Gli elementi più violenti e più feroci agirono quella notte, in
un'orgia di sangue orrenda.
Sin dal 1946 alcuni
giornali locali si interessarono all'eccidio, ovviamente non
quotidiani di partito, Il Popolo Nuovo, l'Eusebiano e La Verità,
attraverso delle inchieste giornalistiche molto precise e
approfondite, divulgando senza filtri, quello che era accaduto
all'interno e nei pressi del Manicomio. Furono inchieste molto
coraggiose, per il periodo storico e perchè Vercelli era una città
decisamente comunista, ci furono infatti dei tentativi di tacitare
questi media, anche con l'intervento di alcuni parlamentari del
P.C.I. Nel 47 i responsabili della strage vennero indagati e
perseguiti, nel 1948 furono rinviati a giudizio per il reato di
omicidio continuato ed aggravato. Nel frattempo Moranino e Ortone
furono eletti al Parlamento della repubblica nel Gruppo Parlamentare
del P.C.I..
Nel 1953 la Procura
della Repubblica di Torino presenta domanda di autorizzazione a
procedere nei confronti dei due Parlamentari con l'accusa di omicidio
continuato aggravato. Tuttavia nessuno fu toccato a livello penale,
se non per un'altra strage, quella della missione Strassera avvenuta
nel 1944, a Portula sulle Alpi Biellesi.
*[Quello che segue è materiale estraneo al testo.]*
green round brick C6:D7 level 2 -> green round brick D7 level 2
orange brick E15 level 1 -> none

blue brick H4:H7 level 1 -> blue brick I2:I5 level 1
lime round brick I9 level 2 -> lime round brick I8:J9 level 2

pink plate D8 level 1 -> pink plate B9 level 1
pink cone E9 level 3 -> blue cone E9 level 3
Un eccidio, questa volta non
di Fascisti, ma bensì di cinque esponenti della resistenza non
comunisti e di agenti operativi dell'O.S.S., oltre chè di due donne
sposate con le vittime.
Ci furono delle indagini
e l'On. Moranino processato in contumacia e condannato all'ergastolo
per sette omicidi, dovette fuggire dall'Italia in Cecoslovacchia,
dove fece per qualche anno lo speaker a Radio Praga in funzione anti
Italiana. Una strana coincidenza fu che sin dal 1953 proprio a Praga,
si addestrarono molti futuri brigatisti rossi che poi avrebbero
compiuto azioni terroristiche in Italia. In seguito Gemisto ebbe una
riduzione della pena , poi nel 1965 il Presidente Saragat lo graziò
e nel 1968 rientrò in Italia dove venne rieletto al parlamento con i
resti. Nel 1971 morì per un infarto.